[Task item]: Would you return every line of the listing below that has "моста" in it?

[Source material]:

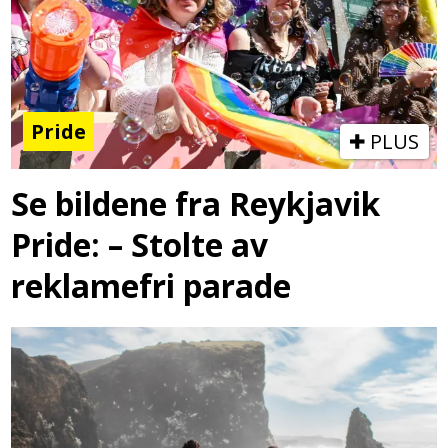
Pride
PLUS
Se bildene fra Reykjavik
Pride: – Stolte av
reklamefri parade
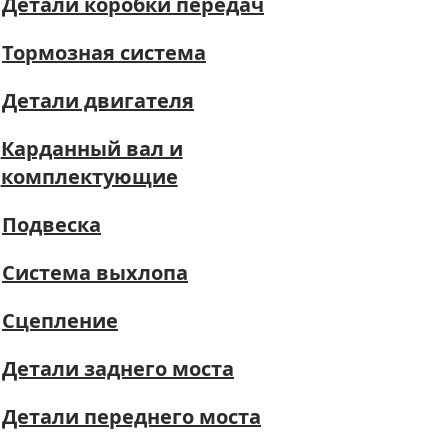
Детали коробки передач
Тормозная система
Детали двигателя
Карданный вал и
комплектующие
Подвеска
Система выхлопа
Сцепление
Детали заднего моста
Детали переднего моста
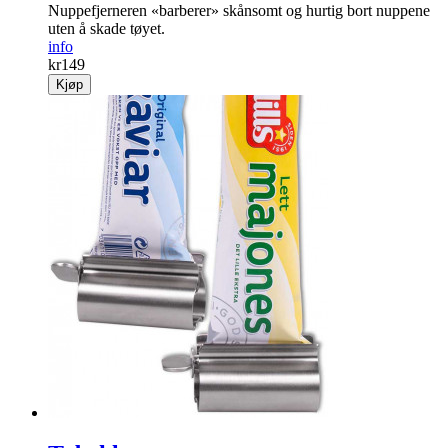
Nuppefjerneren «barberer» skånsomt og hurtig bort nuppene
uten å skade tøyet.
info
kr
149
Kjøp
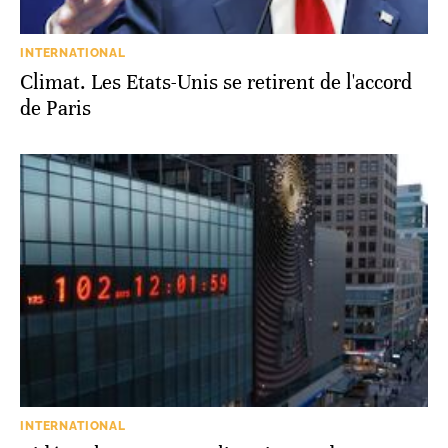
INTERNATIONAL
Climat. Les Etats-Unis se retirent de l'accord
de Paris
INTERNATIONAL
--
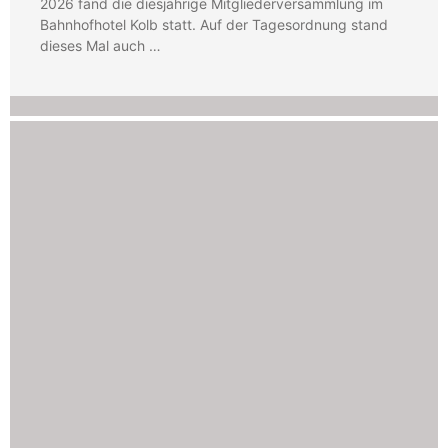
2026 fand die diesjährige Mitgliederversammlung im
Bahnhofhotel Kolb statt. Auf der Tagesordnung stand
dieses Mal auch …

[Solution to this problem]:
Детали заднего моста
Детали переднего моста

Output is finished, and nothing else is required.